In a double-blind placebo-controlled study the period of total coronary occlusion during balloon angioplasty of high grade coronary artery stenoses was used as a model to compare the effects of both drugs. Quantification of myocardial ischaemia was achieved by recording the intracoronary ECG and the time to the occurrence of angina during vessel occlusion. All patients underwent three dilatations. The first dilatation (dilatation 1) served to determine the severity of ischaemia during vessel occlusion. During dilatation 2, baseline values were recorded. Thereafter, glimepiride (15 patients: 1.162 mg), glibenclamide (15 patients: 2.54 mg) or placebo (15 patients) were intravenously administered over 12 min. Dilatation 3 started 10 min after the beginning of the drug administration. Mean ST segment shifts in the placebo group decreased by 35% (dilatation 2: 0.23; dilatation 3:0.15 mV; CI -0.55 to 0.00 mV; P=0.049). A similar reduction also occurred in the glimepiride group, in which repetitive balloon occlusion led to a 34% reduction (dilatation 2: 0.35; dilatation 3: 0.23 mV; CI -0.21 to -0.02 mV; P=0.01). There was little influence however, on mean ST segment shifts in the glibenclamide group (dilatation 2 and dilatation 3: 0.24 mV; CI -0.10 to 0.25 mV; P=0.34). Accordingly, time to angina during balloon occlusion slightly increased (by 30%) in the placebo group (dilatation 2: 37 s; dilatation 3: 48 s; CI 0.0 to 15.0 s; P=0.16); increased by 13% in the glimepiride group (dilatation 2: 40 s; dilatation 3: 45 s; CI 0.0 to 14.0 s; P=0023); and remained unchanged in the glibenclamide group (dilatation 2 and dilatation 3: 30 s; CI -7.5 to 7.5 s; P=0.67).

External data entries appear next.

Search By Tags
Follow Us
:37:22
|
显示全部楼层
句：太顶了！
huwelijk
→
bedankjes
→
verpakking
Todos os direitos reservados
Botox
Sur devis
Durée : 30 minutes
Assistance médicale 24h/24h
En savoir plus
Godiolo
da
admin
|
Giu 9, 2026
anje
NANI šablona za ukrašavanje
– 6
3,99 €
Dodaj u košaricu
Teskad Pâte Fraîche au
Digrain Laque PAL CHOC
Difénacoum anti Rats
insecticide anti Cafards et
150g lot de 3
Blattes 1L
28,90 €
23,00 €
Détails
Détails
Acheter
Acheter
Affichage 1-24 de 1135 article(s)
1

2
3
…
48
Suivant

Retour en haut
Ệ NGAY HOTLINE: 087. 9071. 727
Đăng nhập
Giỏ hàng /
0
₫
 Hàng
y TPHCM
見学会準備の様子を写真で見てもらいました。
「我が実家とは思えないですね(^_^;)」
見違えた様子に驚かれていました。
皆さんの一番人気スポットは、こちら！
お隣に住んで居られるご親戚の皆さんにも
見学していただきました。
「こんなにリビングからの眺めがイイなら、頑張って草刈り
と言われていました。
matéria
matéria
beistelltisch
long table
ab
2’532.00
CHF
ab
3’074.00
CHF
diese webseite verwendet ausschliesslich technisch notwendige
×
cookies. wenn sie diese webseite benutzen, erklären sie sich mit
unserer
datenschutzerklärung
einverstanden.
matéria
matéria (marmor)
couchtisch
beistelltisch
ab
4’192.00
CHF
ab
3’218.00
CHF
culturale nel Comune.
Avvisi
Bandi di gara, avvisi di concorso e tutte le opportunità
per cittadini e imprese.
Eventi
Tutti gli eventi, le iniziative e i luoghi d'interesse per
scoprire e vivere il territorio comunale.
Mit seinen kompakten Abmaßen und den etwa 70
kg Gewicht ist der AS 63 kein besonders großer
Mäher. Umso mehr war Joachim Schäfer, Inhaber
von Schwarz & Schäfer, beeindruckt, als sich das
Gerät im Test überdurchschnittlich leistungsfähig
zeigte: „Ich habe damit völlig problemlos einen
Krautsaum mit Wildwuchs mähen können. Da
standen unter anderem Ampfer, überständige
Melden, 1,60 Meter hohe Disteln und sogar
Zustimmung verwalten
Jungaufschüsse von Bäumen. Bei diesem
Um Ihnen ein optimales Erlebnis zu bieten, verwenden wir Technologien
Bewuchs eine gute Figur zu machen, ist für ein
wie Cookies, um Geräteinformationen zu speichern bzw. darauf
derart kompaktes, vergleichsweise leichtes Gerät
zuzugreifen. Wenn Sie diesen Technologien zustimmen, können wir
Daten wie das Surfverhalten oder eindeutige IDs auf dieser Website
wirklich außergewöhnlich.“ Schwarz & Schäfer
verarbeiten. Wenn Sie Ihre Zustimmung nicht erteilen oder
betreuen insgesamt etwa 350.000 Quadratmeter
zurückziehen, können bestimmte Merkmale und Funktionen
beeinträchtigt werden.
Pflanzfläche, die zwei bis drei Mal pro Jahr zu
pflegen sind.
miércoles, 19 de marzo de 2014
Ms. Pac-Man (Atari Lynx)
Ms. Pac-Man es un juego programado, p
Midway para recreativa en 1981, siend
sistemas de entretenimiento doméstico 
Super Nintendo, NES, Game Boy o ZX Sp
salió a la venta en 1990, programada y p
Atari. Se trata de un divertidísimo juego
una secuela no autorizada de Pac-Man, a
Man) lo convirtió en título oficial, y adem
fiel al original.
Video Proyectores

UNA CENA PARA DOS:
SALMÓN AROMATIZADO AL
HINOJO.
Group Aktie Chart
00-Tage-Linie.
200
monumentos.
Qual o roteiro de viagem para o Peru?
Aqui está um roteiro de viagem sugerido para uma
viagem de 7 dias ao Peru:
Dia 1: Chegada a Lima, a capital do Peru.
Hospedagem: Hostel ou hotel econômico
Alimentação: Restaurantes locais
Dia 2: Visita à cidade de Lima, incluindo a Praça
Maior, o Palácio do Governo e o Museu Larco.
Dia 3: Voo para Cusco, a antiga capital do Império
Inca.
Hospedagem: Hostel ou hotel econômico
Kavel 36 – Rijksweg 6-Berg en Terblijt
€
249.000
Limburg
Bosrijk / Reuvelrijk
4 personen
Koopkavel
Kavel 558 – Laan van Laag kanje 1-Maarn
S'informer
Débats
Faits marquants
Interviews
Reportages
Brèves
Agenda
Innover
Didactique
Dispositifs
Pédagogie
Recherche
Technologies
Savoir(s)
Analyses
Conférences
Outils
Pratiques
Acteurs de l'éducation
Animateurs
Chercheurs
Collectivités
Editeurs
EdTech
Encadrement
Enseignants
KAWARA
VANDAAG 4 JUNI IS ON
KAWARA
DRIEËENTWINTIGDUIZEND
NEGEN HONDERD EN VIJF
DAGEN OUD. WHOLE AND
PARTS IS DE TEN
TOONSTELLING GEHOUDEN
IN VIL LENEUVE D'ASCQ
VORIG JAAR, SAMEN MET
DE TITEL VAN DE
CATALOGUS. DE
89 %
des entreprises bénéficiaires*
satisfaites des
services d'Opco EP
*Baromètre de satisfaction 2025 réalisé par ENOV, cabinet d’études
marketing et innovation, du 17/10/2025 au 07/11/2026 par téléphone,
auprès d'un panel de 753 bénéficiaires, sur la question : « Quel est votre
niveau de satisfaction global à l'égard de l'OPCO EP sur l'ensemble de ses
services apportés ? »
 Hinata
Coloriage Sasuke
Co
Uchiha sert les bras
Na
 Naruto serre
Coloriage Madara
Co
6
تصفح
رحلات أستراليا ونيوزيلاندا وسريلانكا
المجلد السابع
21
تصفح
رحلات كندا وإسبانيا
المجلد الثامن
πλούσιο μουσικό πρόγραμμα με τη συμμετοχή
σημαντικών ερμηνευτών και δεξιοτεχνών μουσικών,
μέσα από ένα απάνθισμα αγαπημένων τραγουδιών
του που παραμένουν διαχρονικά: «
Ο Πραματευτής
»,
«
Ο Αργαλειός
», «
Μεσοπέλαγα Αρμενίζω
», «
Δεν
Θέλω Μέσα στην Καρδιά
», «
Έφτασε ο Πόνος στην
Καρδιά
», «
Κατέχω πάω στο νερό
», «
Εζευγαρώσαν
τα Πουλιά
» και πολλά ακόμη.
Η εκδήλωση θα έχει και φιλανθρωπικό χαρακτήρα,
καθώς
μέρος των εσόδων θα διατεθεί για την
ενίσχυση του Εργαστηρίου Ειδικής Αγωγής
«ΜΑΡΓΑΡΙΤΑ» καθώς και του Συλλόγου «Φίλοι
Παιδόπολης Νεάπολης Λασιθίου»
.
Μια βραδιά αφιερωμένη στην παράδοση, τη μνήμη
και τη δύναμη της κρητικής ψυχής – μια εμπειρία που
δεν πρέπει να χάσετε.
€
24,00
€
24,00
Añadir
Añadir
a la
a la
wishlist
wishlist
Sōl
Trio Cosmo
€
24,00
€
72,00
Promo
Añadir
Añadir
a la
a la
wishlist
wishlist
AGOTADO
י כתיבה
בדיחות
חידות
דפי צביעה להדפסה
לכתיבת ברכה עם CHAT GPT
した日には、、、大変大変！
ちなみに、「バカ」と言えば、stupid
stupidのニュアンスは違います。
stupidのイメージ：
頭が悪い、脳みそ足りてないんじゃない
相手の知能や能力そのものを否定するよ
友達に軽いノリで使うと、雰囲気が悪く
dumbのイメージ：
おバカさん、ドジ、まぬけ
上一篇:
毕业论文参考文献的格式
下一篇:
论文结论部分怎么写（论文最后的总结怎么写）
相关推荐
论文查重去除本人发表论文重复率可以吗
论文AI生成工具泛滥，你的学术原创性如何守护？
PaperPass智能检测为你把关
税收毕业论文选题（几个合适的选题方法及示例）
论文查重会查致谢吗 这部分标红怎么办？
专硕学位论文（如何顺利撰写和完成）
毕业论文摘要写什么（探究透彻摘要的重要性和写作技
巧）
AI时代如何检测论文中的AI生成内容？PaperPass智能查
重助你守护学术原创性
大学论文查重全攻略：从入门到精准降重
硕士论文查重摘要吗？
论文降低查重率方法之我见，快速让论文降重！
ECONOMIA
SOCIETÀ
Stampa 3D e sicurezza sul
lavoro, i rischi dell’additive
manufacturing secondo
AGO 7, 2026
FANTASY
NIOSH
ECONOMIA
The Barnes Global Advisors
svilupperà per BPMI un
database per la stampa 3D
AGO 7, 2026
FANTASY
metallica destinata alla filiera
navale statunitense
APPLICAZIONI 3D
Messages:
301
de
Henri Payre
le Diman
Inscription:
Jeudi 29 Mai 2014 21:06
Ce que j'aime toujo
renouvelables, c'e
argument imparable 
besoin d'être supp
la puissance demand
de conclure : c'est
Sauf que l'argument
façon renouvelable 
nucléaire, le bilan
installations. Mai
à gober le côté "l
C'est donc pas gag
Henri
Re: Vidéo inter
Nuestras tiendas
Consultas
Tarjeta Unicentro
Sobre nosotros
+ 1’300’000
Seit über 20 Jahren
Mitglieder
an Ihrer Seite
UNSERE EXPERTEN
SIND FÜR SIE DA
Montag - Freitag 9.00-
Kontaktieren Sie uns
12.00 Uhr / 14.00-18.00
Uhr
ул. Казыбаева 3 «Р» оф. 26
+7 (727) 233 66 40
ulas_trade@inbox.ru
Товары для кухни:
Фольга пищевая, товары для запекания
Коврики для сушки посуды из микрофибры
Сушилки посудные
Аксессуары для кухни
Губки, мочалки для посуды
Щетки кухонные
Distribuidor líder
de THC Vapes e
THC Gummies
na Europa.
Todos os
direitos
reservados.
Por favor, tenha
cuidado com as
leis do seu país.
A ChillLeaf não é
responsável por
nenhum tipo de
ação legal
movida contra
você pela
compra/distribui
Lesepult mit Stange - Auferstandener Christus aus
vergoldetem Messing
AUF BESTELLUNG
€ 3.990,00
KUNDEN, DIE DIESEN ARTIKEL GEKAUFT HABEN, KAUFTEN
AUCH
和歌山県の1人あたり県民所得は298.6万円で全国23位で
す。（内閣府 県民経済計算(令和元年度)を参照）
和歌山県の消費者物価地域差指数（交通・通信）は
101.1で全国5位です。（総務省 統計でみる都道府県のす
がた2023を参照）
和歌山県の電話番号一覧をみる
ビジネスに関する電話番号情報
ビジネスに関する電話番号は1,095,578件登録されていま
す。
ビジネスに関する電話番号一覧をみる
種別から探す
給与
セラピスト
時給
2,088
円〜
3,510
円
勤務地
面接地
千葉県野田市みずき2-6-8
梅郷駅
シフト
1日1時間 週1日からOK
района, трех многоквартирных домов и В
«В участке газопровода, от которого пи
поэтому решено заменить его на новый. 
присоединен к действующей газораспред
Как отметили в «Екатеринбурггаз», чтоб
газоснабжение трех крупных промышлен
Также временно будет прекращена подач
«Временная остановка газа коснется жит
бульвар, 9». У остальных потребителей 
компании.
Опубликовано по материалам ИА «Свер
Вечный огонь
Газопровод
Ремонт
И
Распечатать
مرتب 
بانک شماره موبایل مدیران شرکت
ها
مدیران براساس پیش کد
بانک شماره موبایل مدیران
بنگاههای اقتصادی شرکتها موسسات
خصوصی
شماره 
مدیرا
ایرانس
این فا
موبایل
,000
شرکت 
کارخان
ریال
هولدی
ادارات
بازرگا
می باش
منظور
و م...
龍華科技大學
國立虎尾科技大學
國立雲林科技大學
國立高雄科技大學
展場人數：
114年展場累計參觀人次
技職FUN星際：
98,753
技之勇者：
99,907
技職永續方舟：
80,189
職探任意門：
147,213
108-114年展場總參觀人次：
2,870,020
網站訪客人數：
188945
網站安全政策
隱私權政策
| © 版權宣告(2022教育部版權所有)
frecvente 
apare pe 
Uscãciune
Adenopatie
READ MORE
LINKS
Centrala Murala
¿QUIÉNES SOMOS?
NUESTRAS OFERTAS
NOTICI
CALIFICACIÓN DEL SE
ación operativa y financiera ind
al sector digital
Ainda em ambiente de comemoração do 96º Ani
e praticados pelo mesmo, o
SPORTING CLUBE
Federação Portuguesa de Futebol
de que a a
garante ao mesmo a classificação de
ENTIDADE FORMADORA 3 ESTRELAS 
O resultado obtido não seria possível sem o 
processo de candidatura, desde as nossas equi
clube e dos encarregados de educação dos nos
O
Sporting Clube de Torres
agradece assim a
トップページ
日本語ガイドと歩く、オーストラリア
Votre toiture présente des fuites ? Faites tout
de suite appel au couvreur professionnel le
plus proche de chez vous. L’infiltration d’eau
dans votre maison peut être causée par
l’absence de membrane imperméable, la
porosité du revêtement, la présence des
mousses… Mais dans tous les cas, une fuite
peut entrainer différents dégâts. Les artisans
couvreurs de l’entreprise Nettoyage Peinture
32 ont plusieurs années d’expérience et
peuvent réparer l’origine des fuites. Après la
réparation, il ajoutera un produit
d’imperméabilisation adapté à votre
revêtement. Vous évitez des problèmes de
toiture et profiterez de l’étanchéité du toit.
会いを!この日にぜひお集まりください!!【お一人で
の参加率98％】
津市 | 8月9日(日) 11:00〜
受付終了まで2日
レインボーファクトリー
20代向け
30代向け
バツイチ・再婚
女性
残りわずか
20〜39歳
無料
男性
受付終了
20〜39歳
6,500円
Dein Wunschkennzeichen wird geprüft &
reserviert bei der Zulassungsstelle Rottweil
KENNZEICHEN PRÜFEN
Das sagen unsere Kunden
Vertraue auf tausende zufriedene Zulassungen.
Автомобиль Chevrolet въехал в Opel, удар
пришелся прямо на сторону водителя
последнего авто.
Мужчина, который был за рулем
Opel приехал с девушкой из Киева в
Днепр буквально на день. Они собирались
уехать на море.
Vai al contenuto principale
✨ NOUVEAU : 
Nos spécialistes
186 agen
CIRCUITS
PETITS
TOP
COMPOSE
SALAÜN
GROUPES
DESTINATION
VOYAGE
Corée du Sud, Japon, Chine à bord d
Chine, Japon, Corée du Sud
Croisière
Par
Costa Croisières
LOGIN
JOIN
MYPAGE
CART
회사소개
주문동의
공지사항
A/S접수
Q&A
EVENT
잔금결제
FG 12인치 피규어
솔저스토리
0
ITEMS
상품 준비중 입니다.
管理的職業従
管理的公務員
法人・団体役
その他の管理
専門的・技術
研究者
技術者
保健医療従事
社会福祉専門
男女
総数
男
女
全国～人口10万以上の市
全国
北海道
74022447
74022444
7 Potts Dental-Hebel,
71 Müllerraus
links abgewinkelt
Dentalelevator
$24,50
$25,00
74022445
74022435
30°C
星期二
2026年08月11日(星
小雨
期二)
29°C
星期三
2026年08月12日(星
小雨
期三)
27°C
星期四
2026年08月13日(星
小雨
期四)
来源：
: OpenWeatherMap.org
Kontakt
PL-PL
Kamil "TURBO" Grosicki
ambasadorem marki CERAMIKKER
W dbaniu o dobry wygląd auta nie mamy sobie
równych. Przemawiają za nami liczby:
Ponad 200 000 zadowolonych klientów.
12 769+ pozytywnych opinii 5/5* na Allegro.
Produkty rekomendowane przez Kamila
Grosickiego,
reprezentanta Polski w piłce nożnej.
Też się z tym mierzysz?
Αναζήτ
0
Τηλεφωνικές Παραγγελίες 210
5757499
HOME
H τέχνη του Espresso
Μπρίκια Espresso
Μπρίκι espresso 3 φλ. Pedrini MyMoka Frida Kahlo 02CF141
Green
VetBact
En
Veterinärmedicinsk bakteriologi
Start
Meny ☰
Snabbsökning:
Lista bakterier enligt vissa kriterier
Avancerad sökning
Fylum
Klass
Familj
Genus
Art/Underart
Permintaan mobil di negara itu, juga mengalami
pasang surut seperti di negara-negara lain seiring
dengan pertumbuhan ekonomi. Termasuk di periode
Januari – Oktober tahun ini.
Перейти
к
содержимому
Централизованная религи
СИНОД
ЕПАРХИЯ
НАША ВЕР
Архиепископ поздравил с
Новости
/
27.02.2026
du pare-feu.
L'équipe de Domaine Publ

These results show that glimepiride maintains myocardial preconditioning, while glibenclamide might be able to prevent it.
格列美脲是一种用于治疗糖尿病的新型磺酰脲类药物,与传统药物格列本脲相比,它对胰腺外ATP依赖性钾通道的影响较小。本研究旨在评估这是否能更好地维持ATP依赖性钾通道介导的缺血性心肌预处理。
在一项双盲安慰剂对照研究中,将冠状动脉严重狭窄球囊血管成形术期间的总冠状动脉闭塞时间用作模型,以比较两种药物的效果。通过记录冠状动脉内心电图和血管闭塞期间心绞痛发作时间来量化心肌缺血。所有患者均接受三次扩张。第一次扩张(扩张1)用于确定血管闭塞期间的缺血严重程度。在扩张2期间,记录基线值。此后,在12分钟内静脉注射格列美脲(15例患者:1.162毫克)、格列本脲(15例患者:2.54毫克)或安慰剂(15例患者)。在药物给药开始10分钟后开始扩张3。安慰剂组的平均ST段移位下降了35%(扩张2:0.23;扩张3:0.15毫伏;可信区间-0.55至0.00毫伏;P=0.049)。格列美脲组也出现了类似的降低,其中重复性球囊闭塞导致降低了34%(扩张2:0.35;扩张3:0.23毫伏;可信区间-0.21至-0.02毫伏;P=0.01)。然而,格列本脲组对平均ST段移位影响很小(扩张2和扩张3:0.24毫伏;可信区间-0.10至0.25毫伏;P=0.34)。相应地,球囊闭塞期间心绞痛发作时间在安慰剂组略有增加(30%)(扩张2:37秒;扩张3:48秒;可信区间0.0至15.0秒;P=0.16);在格列美脲组增加了13%(扩张2:40秒;扩张3:45秒;可信区间0.0至14.0秒;P=0.023);在格列本脲组保持不变(扩张2和扩张3:30秒;可信区间-7.5至7.5秒;P=0.67)。
这些结果表明,格列美脲可维持心肌预处理,而格列本脲可能会抑制心肌预处理。